In der Leibniz-Gemeinschaft waren im Jahr 2016 zum Stichtag 15. Oktober insgesamt 372 Auszubildende in 72 Leibniz-Instituten beschäftigt. Neben einer Ausbildung in weitverbreiteten Büro- und IT-Berufen werden in der Leibniz-Gemeinschaft auch 45 wissenschaftsnahe Ausbildungsberufe angebotenen; die häufigsten davon sind Biologie-, Chemie- oder Physiklaboranten, Fachangestellte für Medien- und Informationsdienste sowie Tierpfleger mit der Fachrichtung Forschung und Klinik.

 

Pressefotos der Preisträger finden Sie unter <www.leibniz-gemeinschaft.de/medien/presse/pressebilder/>

 

Pressekontakt für die Leibniz-Gemeinschaft

Mirjam Kaplow

Tel.: 030 / 20 60 49 – 42

Mobil: 0172 / 843 35 49

<kaplow@leibniz-gemeinschaft.de>

 

Christoph Herbort-von Loeper

Tel.: 030 / 20 60 49 – 48

Mobil: 0174 / 310 81 74

<herbort@leibniz-gemeinschaft.de>

 

Die Leibniz-Gemeinschaft

Die Leibniz-Gemeinschaft verbindet 91 selbständige Forschungseinrichtungen. Ihre Ausrichtung reicht von den Natur-, Ingenieur- und Umweltwissenschaften über die Wirtschafts-, Raum- und Sozialwissenschaften bis zu den Geisteswissenschaften. Leibniz-Institute widmen sich gesellschaftlich, ökonomisch und ökologisch relevanten Fragen.
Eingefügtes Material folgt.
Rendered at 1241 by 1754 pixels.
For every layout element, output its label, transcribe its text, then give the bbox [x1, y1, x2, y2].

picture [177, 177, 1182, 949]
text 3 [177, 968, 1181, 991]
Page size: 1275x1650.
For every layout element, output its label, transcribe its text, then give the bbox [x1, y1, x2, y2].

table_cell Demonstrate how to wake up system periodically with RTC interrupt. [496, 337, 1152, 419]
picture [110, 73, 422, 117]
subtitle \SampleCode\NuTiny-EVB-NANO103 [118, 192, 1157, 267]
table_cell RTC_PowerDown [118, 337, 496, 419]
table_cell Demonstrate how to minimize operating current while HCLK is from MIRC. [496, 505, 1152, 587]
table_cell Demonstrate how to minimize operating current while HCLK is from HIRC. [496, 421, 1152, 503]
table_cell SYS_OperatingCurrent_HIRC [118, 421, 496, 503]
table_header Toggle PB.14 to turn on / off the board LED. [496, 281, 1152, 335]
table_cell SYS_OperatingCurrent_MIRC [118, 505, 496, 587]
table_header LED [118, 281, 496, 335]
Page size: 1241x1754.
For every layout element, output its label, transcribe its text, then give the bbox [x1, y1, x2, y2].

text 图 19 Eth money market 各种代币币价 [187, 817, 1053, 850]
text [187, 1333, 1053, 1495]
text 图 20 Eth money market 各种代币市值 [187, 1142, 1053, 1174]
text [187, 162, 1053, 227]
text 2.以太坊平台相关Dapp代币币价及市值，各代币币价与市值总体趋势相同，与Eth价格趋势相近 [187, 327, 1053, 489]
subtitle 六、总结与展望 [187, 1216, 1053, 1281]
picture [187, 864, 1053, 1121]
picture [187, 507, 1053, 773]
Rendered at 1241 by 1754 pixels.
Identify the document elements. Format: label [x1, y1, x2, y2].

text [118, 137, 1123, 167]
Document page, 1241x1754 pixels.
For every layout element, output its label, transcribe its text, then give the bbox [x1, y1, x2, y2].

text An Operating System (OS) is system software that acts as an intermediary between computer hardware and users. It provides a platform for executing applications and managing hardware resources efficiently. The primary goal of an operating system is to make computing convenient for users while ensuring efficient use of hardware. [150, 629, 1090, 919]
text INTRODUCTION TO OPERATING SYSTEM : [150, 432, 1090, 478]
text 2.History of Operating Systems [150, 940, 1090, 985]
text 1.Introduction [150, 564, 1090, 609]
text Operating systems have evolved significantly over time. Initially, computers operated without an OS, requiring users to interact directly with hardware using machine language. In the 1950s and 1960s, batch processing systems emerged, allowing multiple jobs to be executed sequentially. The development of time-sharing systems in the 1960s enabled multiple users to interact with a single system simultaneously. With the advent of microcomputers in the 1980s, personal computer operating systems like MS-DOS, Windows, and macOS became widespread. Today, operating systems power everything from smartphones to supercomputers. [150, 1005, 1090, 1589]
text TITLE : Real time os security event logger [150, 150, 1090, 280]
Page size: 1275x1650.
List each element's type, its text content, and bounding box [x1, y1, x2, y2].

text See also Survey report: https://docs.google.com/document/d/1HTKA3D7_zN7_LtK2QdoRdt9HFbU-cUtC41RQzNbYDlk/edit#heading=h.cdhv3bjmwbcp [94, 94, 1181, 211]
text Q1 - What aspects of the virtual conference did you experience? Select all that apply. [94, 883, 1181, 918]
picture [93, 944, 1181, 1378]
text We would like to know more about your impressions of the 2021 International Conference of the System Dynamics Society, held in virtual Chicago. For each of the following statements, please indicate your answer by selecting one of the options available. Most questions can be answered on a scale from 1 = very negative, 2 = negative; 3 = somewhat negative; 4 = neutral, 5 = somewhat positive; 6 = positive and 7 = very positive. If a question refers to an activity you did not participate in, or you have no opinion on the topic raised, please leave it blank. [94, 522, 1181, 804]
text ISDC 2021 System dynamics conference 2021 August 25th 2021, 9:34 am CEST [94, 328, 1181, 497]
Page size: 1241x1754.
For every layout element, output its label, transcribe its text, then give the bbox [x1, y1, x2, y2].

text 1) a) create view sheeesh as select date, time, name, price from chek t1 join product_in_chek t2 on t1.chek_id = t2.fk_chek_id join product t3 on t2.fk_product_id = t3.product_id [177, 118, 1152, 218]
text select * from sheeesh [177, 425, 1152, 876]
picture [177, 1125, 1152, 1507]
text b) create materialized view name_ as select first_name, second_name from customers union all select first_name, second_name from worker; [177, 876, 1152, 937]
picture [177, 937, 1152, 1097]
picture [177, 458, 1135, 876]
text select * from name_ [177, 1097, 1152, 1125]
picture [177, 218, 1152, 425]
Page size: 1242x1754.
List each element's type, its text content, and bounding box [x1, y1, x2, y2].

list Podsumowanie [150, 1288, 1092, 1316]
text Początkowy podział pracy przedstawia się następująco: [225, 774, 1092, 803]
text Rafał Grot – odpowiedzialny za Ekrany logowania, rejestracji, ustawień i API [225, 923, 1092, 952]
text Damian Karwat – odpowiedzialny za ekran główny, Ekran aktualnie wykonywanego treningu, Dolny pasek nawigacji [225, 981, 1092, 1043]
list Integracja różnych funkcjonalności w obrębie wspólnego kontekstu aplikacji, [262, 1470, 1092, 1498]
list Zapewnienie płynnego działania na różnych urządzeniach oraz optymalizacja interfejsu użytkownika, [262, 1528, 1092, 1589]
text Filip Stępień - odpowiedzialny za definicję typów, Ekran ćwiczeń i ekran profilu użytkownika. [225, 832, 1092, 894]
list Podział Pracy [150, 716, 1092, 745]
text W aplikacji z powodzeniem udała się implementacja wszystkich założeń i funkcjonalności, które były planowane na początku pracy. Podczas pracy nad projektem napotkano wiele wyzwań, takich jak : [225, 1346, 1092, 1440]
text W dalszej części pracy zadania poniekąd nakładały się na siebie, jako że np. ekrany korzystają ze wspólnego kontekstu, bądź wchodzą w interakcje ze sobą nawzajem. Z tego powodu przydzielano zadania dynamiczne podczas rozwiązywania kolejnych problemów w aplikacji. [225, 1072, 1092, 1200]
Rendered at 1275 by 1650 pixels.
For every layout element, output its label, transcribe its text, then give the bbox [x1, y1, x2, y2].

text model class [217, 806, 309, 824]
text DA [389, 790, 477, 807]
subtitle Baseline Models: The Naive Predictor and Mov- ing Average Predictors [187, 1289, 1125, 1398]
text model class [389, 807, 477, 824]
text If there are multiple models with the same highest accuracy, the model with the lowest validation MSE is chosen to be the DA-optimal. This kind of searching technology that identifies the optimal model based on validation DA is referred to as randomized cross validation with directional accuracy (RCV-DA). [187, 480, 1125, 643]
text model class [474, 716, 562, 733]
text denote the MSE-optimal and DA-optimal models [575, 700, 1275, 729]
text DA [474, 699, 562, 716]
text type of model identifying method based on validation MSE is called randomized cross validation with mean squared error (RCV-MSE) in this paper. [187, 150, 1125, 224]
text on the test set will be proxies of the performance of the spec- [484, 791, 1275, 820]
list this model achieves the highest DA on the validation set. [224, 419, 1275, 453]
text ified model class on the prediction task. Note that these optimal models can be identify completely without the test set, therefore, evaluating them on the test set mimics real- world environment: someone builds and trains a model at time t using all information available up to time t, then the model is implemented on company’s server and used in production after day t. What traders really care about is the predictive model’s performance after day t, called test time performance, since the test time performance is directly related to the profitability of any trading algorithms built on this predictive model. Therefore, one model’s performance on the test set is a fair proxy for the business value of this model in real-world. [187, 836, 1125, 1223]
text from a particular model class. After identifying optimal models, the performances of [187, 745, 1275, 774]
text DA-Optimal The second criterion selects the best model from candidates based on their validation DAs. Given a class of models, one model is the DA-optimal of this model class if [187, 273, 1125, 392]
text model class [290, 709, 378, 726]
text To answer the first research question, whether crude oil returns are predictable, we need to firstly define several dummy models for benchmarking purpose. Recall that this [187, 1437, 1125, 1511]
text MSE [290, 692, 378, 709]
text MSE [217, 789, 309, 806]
Sie betreiben erkenntnis- und anwendungsorientierte Forschung, auch in den übergreifenden Leibniz-Forschungsverbünden, sind oder unterhalten wissenschaftliche Infrastrukturen und bieten forschungsbasierte Dienstleistungen an. Die Leibniz-Gemeinschaft setzt Schwerpunkte im Wissenstransfer, vor allem mit den Leibniz-Forschungsmuseen. Sie berät und informiert Politik, Wissenschaft, Wirtschaft und Öffentlichkeit. Leibniz-Einrichtungen pflegen enge Kooperationen mit den Hochschulen - u.a. in Form der Leibniz-WissenschaftsCampi, mit der Industrie und anderen Partnern im In- und Ausland. Sie unterliegen einem transparenten und unabhängigen Begutachtungsverfahren. Aufgrund ihrer gesamtstaatlichen Bedeutung fördern Bund und Länder die Institute der Leibniz-Gemeinschaft gemeinsam. Die Leibniz-Institute beschäftigen rund 18.700 Personen, darunter 9.500 Wissenschaftlerinnen und Wissenschaftler. Der Gesamtetat der Institute liegt bei mehr als 1,8 Milliarden Euro.